Geçmiş bir film şeridi gibi önünüzden geçip gidiyorken aslında oğlunuz bunun işaretlerini hep verimi size de şimdi fark ediyorsunuz ki siz hep kaçmışsınız bunlardan.
Artık gerçekle karşılaştınız. Hem de tüm gerçekle.
Ve kafanızda deli sorular. Acaba oğlunuzun eşcinsel olmasında sizin de payınız var mı?
Yoksa asıl sorumlu siz misiniz?
Ne kadar da kahredici ve kalp kırıcı bir soru değil mi?
Ya da içinizden, hayır hayır, eşcinsellerin anne babası bizim gibi değil onlar farklı mı diyorsunuz?
İnanın onlar da sizin bizim gibi insanlar ve çok ama çok değerli aileler.
Peki nedir bu işin aslı?
Tıbbi, fizyolojik, çevresel, sosyolojik, ailesel daha bir sürü etken var ortada.

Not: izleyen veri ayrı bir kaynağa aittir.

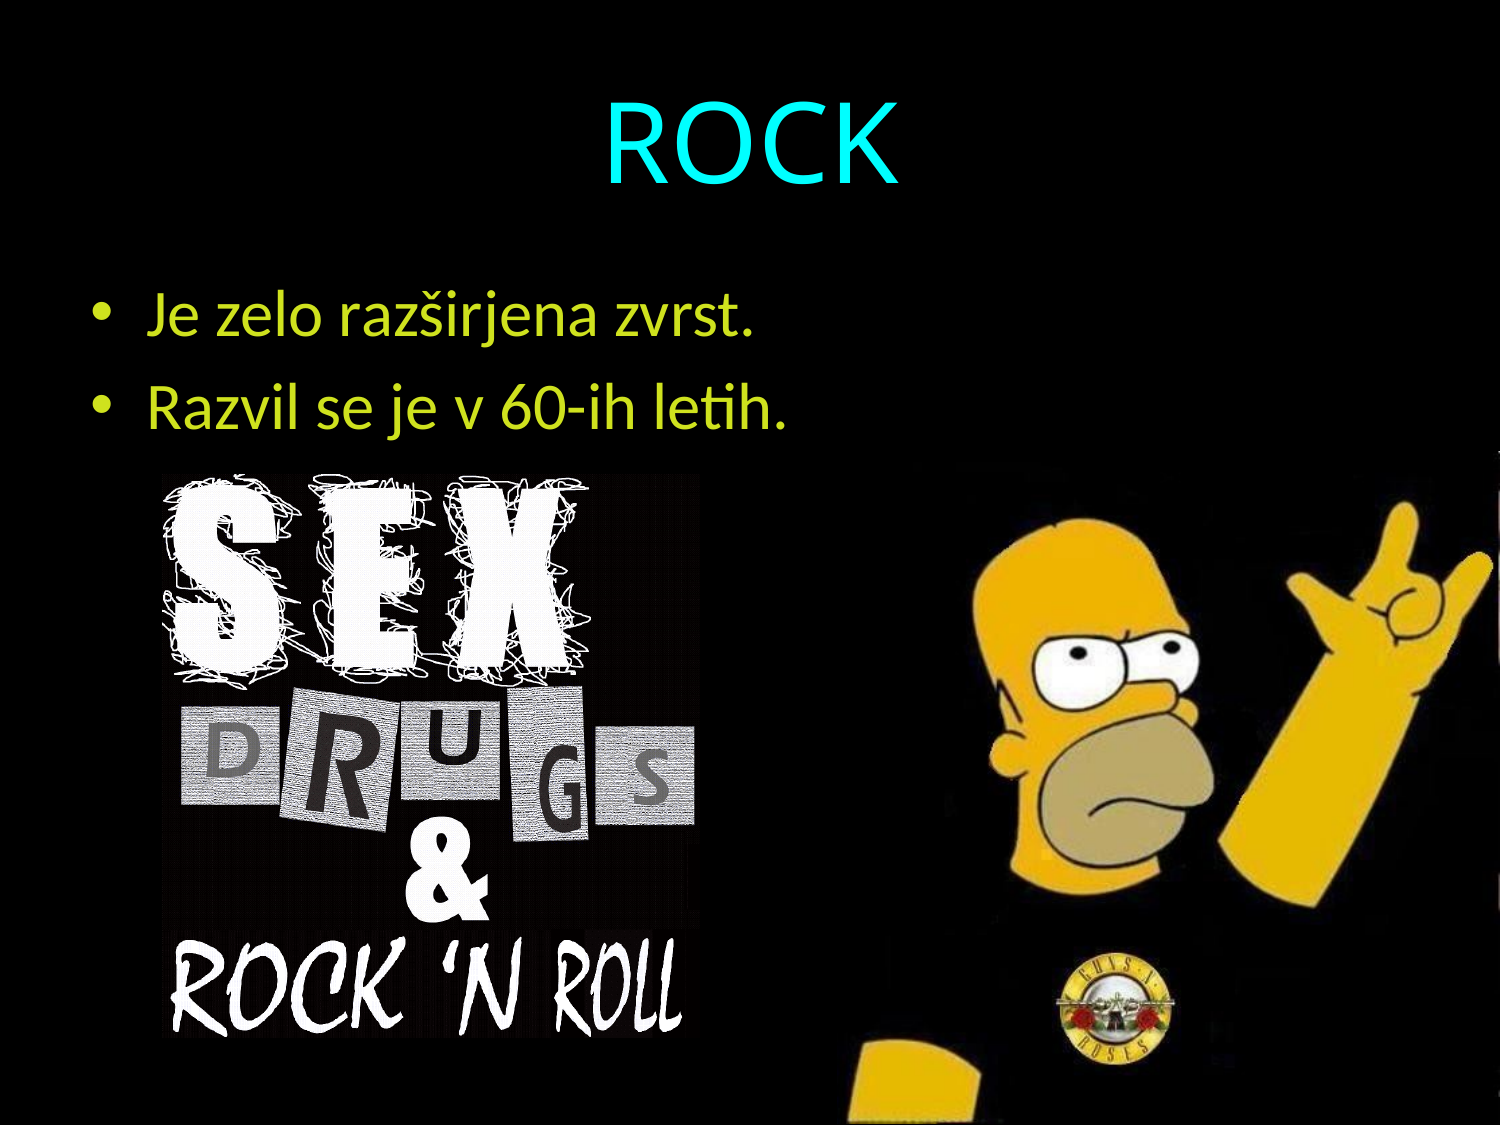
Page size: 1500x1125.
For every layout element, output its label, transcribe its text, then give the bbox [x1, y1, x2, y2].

list Je zelo razširjena zvrst. Razvil se je v 60-ih letih. [75, 262, 1425, 500]
picture [837, 451, 1500, 1124]
picture [162, 474, 700, 1038]
title ROCK [75, 45, 1425, 233]
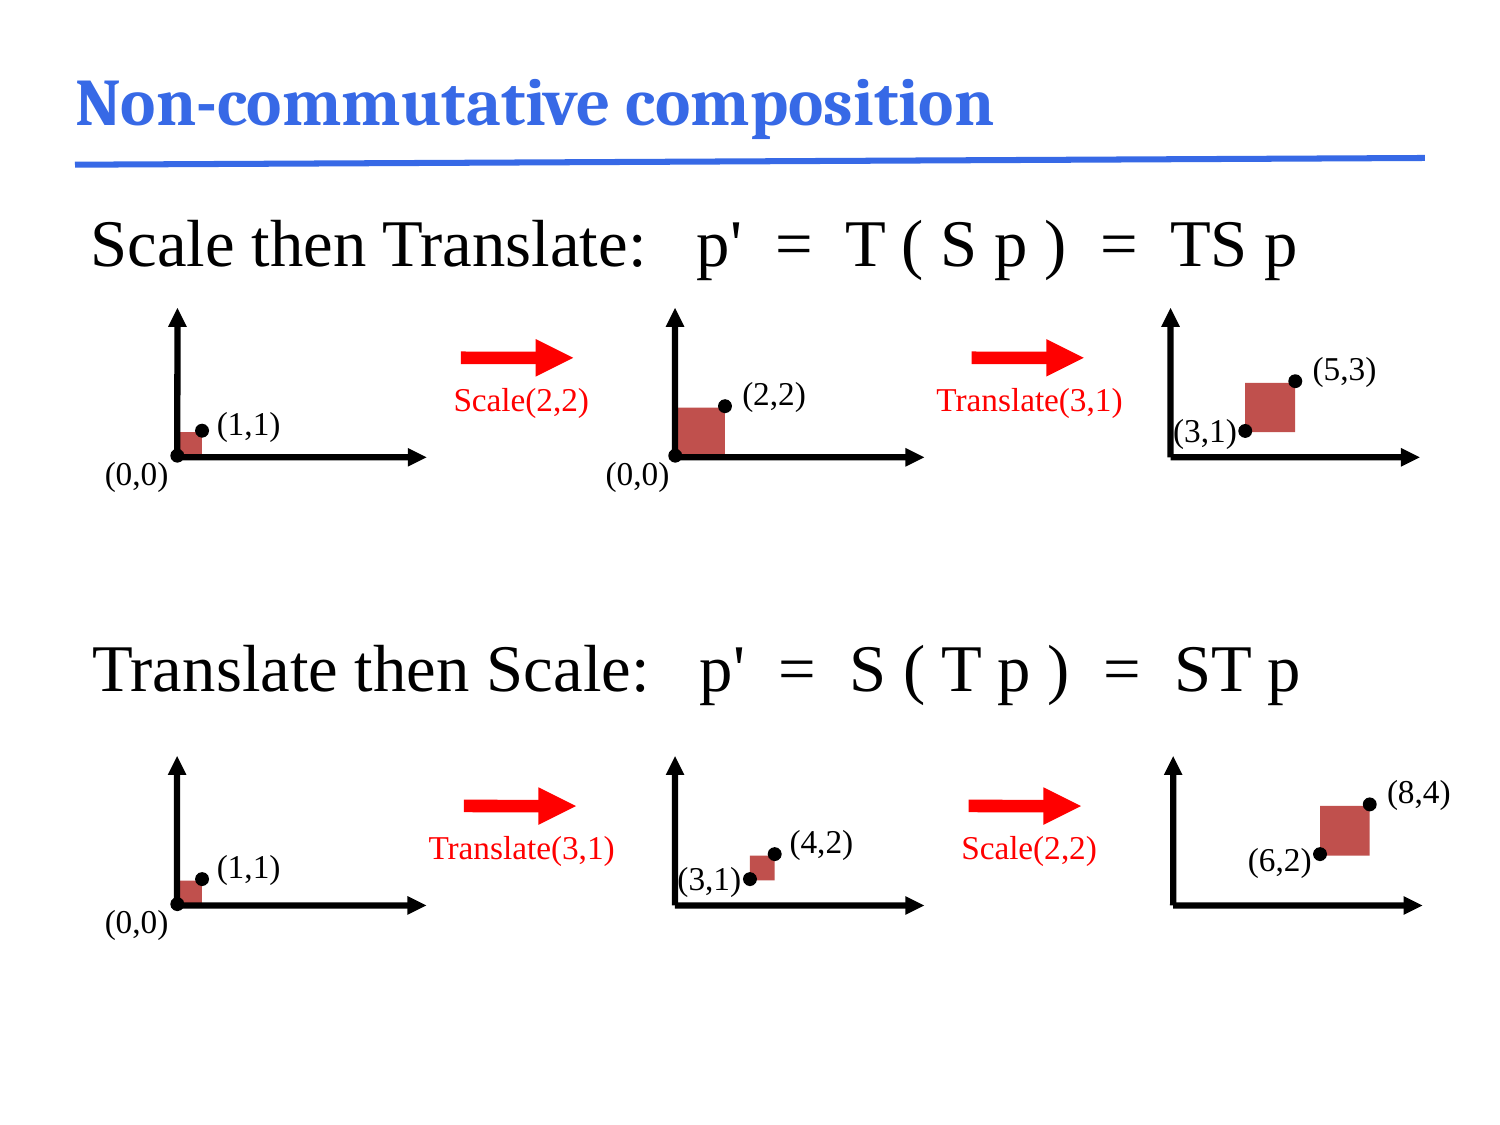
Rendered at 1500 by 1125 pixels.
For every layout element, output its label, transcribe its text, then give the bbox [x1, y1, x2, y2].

text_box (3,1) [662, 850, 671, 905]
title Non-commutative composition [75, 9, 1351, 198]
text_box (1,1) [202, 395, 299, 450]
text_box [181, 424, 202, 454]
text_box [1320, 798, 1372, 856]
text_box Translate(3,1) [413, 818, 648, 874]
text_box [679, 399, 727, 454]
text_box (6,2) [1233, 830, 1330, 886]
text_box [760, 848, 775, 881]
text_box Scale(2,2) [438, 370, 623, 426]
text_box Translate then Scale: p' = S ( T p ) = ST p [77, 617, 1318, 713]
text_box (3,1) [679, 850, 760, 902]
text_box (0,0) [590, 444, 688, 500]
text_box (8,4) [1372, 763, 1497, 818]
text_box Scale(2,2) [946, 818, 1131, 874]
text_box (1,1) [202, 837, 299, 893]
text_box (4,2) [774, 812, 872, 868]
text_box (3,1) [1158, 402, 1167, 457]
text_box Scale then Translate: p' = T ( S p ) = TS p [75, 198, 1315, 288]
text_box (2,2) [727, 364, 825, 420]
text_box (0,0) [90, 444, 187, 500]
text_box (0,0) [90, 893, 187, 948]
text_box (5,3) [1297, 339, 1395, 395]
text_box [1245, 375, 1297, 433]
text_box [181, 872, 202, 902]
text_box (3,1) [1174, 402, 1256, 454]
text_box Translate(3,1) [921, 370, 1156, 426]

Şunu öncelikle belirtelim ki, homoseksüelliğin temelleri genellikle ERKEN ÇOCUKLUK döneminde atılmaktadır. Ve asıl rolü çoğunlukla AİLELER oynamaktadır.
Çünkü her bir birey, cinselliğe karşı tutumunu, daha da önemlisi cinsiyetine özgü cinsel kimliğini ebeveyninden aldığı mesajları yorumlayarak ve özellikle hemcinsi olan ebeveyni ile özdeşleşerek gelişimini tamamlar.
Çocuk anne babasının davranışlarını gözlemleyerek, onları bir hafiye gibi takip ederek, onlardan gelen açık ve örtülü mesajları yorumlayarak cinsellik konusunda kendine bir tutum geliştirir.
Yani yol haritasının taslağını ebeveyninden aldığı bu mesajlarla çizer. Ebeveynin telkin yolu ile, alt mesaj olarak verdiği bu öğretiler çocuğun doğuştan getirdiği cinsellikle ilgili filizleri kırabilir.
Ve özellikle bu filizlerin çekirdek cinsel kimlik gelişim döneminde ( 1 – 3 yaş ) kırılmış olması ilgili alanı felç eder.
Dünyaya gelen her çocuk, heteroseksüel libido da dahil olmak üzere cinsellikle ilgili tüm filizlerini de birlikte getirmiş olur. Ve her hangi bir müdahale bulunmadığı sürece bütün bireyler bu fiilleri besleyerek heteroseksüel bir gelişim gösterir. Homoseksüellik ise ancak heteroseksüel dürtülerin ifade edilmesini engelleyen yaygın korkuların veya travmaların varlığı halinde ortaya çıkar. Buna neden olan faktörlerin başında da heteroseksüellikle ilgili filizlerin 1 ile 3 yaş aralığında ebeveynler tarafından kırılması gelir. Bireyin heteroseksüel libidosu kırılırken homoseksüel libidosu öne çıkar.
Denge bozulmuş olur.
Bizim çocuklarla konuşurken verdiğimiz örnekler, alttan mesajlar, anneyi ya da babayı kötüleyen kelimeler aslında çocukta farklı şeyleri ortaya çıkarabilecektir.
Bu konuda toplum olarak hepimize görev düşmektedir.
Sağlam aile yapısının bozulmaması için gerekli ve yeterli çalışmalar yapılmalıdır.
Ve inanın bu çocuklar da bu aileler de desteğe çok ihtiyaç duymaktadır.
Aileler olarak çocukların cinsiyetine uygun yetiştirilmesine destek olunması çok önemlidir. Bunun ihmal edilmesi suistimaldir ve bir insanlık suçudur.